§ **WHAT YOU HAVE TO DO**
Reproduce exactly, and nothing but, the lines between the one with "#1 round sink drain cover (333,468,368,503)" and the end of the entries, both ends included.

┌─ SUPPLIED DATA

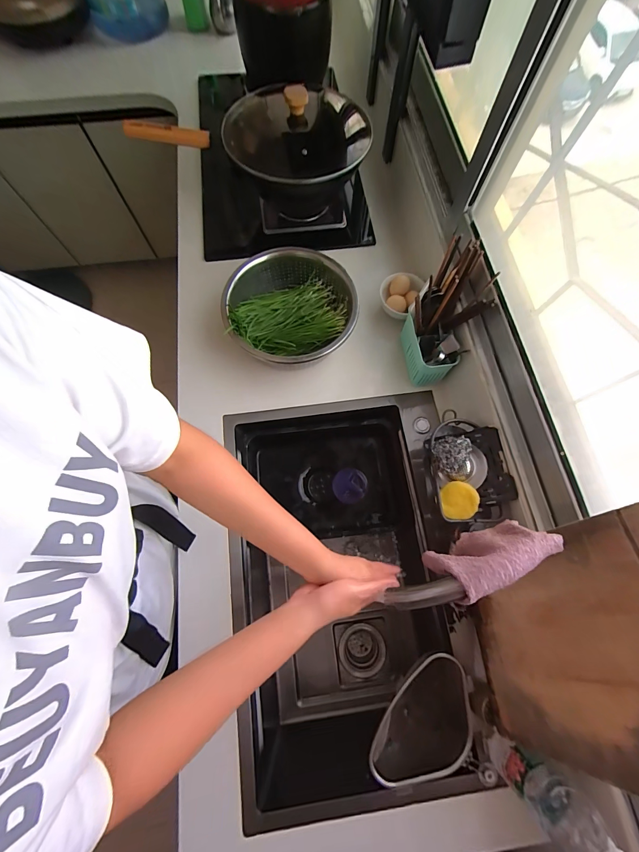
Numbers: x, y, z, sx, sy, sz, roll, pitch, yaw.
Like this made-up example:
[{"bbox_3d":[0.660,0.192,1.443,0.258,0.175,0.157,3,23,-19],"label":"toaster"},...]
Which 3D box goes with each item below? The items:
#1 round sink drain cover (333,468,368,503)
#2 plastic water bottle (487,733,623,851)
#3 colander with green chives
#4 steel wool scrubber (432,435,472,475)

└─

§ **ANSWER TO THIS EXERCISE**
#1 round sink drain cover (333,468,368,503)
#2 plastic water bottle (487,733,623,851)
#3 colander with green chives
#4 steel wool scrubber (432,435,472,475)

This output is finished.